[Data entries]
*-*-*

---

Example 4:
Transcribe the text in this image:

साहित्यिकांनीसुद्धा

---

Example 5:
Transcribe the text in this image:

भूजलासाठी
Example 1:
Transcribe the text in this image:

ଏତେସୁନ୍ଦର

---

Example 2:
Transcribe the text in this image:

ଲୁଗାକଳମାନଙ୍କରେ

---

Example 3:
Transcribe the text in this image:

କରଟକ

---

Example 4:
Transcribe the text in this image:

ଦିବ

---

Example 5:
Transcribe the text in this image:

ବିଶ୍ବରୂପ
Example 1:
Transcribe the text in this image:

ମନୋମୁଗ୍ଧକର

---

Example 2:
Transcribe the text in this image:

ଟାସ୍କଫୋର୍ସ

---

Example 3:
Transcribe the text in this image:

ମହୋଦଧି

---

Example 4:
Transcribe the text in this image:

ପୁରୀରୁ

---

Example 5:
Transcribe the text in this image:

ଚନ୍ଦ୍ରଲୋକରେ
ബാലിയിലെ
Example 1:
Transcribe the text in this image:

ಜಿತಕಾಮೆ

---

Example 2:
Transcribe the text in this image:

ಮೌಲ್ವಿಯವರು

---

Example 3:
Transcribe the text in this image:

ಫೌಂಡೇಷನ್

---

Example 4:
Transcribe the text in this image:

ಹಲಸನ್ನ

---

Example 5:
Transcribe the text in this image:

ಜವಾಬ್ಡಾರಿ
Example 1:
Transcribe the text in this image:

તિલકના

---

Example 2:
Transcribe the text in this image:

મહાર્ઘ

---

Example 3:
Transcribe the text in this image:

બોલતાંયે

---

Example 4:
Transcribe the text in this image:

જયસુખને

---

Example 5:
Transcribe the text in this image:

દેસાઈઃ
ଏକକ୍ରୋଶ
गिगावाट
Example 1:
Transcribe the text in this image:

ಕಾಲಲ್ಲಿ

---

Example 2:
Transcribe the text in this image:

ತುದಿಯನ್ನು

*-*-*

◆ TASK ITEM ◆
Give every entry back exactly as it was written above.

◆ EXERCISE RESPONSE ◆
---

Example 4:
Transcribe the text in this image:

साहित्यिकांनीसुद्धा

---

Example 5:
Transcribe the text in this image:

भूजलासाठी
Example 1:
Transcribe the text in this image:

ଏତେସୁନ୍ଦର

---

Example 2:
Transcribe the text in this image:

ଲୁଗାକଳମାନଙ୍କରେ

---

Example 3:
Transcribe the text in this image:

କରଟକ

---

Example 4:
Transcribe the text in this image:

ଦିବ

---

Example 5:
Transcribe the text in this image:

ବିଶ୍ବରୂପ
Example 1:
Transcribe the text in this image:

ମନୋମୁଗ୍ଧକର

---

Example 2:
Transcribe the text in this image:

ଟାସ୍କଫୋର୍ସ

---

Example 3:
Transcribe the text in this image:

ମହୋଦଧି

---

Example 4:
Transcribe the text in this image:

ପୁରୀରୁ

---

Example 5:
Transcribe the text in this image:

ଚନ୍ଦ୍ରଲୋକରେ
ബാലിയിലെ
Example 1:
Transcribe the text in this image:

ಜಿತಕಾಮೆ

---

Example 2:
Transcribe the text in this image:

ಮೌಲ್ವಿಯವರು

---

Example 3:
Transcribe the text in this image:

ಫೌಂಡೇಷನ್

---

Example 4:
Transcribe the text in this image:

ಹಲಸನ್ನ

---

Example 5:
Transcribe the text in this image:

ಜವಾಬ್ಡಾರಿ
Example 1:
Transcribe the text in this image:

તિલકના

---

Example 2:
Transcribe the text in this image:

મહાર્ઘ

---

Example 3:
Transcribe the text in this image:

બોલતાંયે

---

Example 4:
Transcribe the text in this image:

જયસુખને

---

Example 5:
Transcribe the text in this image:

દેસાઈઃ
ଏକକ୍ରୋଶ
गिगावाट
Example 1:
Transcribe the text in this image:

ಕಾಲಲ್ಲಿ

---

Example 2:
Transcribe the text in this image:

ತುದಿಯನ್ನು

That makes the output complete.